I mean, did you use emails/information that would be easy to find publicly, or did you use contact details/information/contacts that you already had via your old employer?

WhatKindofFool Mon 04-Feb-13 22:56:19

I used the details I already had but they would have been available publicly had I chosen to look them up.

Technically, she wasn't an "employer". I don't know if that makes a difference. Anyway, as it happens I only contacted 2 ex clients and I have not had any work from either them.

Recruitment agencies always ask if you can bring clients from an old job to a new job so I assumed this was a pretty done thing in the business I work in.

flowery Tue 05-Feb-13 10:03:55

Sounds fine to me. Self-employed or employed, a decent contract between you would have had appropriate restrictions on client information and on approaching clients, but as you had nothing of the sort, you are free to approach them and do not have to "explain yourself" to her at all. Perhaps another time she'll get contracts drafted properly!

CarrotsAreNotTheOnlyVegetables Tue 05-Feb-13 10:13:43

One of the managers working in DH's firm who had a portfolio of clients he looked after decided to leave to set up his own firm. He contacted all the clients in his portfolio to offer his services. Quite a number moved to him as he had personally looked ater their affairs for a number of years. DH's firm took quite a hit on income because of this.

DH's firm took legal advice. As there was no restrictive covenant in his employment contract there was absolutely no action they could take.

DH felt rather let down as they had looked after this manager well for a number of years and none of the clients had actually been brought in by the manager. His job was safe and he was paid a very competitive salary with a generous bonus. But DH accepts it was his fault for not getting the contract sorted out properly.

However, in your case, you were definitely NOT looked after so, legally and morally, your old firm does not have a leg to stand on. Good luck with the new business.

flowery Tue 05-Feb-13 10:20:21

"As there was no restrictive covenant in his employment contract there was absolutely no action they could take." Absolutely, this is something I get a lot. Standard contracts you can get from the internet very often don't have this kind of clause in, but having it in can save small businesses a lot of money when employees leave.

CarrotsAreNotTheOnlyVegetables Tue 05-Feb-13 10:32:05

DH has now learned his lesson and all employment contracts were promptly reviewed by their solicitor and updated!

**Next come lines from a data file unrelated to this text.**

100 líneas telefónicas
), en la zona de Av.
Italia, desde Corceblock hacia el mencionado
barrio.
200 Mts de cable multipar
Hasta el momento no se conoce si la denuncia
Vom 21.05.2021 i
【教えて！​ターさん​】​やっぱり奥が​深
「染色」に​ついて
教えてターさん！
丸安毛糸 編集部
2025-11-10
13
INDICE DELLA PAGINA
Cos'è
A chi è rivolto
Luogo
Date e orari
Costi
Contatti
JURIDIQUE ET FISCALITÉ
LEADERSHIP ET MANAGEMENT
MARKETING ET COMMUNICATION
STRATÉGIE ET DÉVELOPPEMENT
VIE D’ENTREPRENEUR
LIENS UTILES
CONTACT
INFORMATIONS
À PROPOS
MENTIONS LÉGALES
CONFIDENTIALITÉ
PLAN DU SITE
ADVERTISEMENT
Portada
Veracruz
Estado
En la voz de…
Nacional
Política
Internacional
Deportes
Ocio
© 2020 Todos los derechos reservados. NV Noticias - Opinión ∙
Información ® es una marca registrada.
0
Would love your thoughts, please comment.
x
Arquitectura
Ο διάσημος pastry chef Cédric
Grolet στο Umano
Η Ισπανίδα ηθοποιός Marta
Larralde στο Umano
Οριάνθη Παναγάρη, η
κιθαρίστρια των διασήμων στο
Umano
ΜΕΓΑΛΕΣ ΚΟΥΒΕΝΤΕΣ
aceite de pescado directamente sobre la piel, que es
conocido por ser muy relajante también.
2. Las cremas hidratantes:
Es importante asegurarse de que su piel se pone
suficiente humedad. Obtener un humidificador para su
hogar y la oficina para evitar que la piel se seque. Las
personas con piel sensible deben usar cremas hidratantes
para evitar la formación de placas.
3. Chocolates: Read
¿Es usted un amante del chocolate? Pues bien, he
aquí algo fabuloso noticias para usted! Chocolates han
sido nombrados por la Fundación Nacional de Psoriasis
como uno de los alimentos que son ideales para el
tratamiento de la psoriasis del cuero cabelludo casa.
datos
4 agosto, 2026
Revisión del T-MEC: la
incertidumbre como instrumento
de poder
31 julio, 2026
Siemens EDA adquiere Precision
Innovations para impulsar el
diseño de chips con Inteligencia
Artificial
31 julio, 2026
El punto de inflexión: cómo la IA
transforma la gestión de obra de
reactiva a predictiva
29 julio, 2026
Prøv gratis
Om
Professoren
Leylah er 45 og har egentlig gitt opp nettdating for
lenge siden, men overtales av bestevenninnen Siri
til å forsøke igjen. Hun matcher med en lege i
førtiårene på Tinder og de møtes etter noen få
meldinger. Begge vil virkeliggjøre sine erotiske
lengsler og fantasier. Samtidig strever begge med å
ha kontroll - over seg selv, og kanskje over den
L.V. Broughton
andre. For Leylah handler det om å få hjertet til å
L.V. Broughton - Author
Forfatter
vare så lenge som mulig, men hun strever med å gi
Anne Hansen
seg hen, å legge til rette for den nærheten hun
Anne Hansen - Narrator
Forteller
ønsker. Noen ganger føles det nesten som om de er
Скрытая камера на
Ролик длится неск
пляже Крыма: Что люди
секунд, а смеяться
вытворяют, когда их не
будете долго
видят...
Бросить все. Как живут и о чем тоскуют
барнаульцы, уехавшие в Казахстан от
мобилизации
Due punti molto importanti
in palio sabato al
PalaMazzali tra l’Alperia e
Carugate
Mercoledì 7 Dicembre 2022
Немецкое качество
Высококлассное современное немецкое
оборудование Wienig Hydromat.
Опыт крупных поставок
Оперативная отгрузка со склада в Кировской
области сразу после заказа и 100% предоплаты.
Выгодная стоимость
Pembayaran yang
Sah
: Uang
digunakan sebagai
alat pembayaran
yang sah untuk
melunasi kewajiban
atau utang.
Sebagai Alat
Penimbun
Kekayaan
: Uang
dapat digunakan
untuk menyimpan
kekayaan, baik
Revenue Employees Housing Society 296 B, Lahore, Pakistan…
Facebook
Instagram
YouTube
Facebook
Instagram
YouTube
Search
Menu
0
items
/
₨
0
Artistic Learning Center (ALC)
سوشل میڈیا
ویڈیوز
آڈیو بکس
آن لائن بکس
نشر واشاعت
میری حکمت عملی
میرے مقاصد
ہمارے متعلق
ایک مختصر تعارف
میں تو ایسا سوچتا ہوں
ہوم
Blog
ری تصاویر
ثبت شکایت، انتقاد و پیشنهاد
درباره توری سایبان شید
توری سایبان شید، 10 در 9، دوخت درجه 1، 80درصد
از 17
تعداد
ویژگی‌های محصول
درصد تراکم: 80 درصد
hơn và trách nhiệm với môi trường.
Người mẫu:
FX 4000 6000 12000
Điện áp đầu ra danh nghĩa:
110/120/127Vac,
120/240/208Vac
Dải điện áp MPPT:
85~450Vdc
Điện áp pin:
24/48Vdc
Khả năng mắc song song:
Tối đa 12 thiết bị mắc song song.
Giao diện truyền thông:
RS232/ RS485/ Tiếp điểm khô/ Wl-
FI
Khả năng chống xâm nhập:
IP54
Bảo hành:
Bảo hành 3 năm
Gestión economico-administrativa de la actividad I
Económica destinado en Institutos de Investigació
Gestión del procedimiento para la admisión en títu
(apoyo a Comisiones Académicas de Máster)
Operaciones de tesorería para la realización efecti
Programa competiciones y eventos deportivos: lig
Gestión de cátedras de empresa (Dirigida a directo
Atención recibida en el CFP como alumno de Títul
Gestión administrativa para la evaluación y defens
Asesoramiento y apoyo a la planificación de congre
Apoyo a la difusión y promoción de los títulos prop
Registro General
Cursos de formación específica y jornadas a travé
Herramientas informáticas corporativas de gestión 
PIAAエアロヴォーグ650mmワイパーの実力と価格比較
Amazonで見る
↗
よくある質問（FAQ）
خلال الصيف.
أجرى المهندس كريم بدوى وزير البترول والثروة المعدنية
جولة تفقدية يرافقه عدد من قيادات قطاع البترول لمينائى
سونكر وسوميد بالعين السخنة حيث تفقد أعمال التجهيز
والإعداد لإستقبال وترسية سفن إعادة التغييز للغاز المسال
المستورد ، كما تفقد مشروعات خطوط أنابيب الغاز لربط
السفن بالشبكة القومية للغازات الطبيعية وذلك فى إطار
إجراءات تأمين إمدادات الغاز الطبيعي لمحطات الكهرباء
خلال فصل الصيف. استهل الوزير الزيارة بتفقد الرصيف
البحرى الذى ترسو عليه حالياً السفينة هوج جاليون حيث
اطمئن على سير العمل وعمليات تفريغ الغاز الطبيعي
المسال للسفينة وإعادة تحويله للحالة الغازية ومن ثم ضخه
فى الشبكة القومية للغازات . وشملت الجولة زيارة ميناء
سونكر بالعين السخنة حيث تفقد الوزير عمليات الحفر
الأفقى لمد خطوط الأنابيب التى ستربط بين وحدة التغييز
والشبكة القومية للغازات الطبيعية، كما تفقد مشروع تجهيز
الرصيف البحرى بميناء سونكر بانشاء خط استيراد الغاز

His business did take a significant hit though which they are only now beginning to recover from. Take note of Flowery's advice, all business owners!

flowery Tue 05-Feb-13 10:39:34

Indeed! grin

One of the things about small businesses is that they are often heavily based on trust. But while that's a nice characteristic in many ways, it's only good to a point, and as a business grows, it becomes much more vulnerable and needs to balance wanting an environment of trust with putting in place reasonable protection.

Which is pretty easy to do in fact, and I'm glad your DH has done so Carrots.

Good luck with your business OP, and if/when you get to the stage of taking on employees/contractors, take heed of the lesson your ex boss is learning now!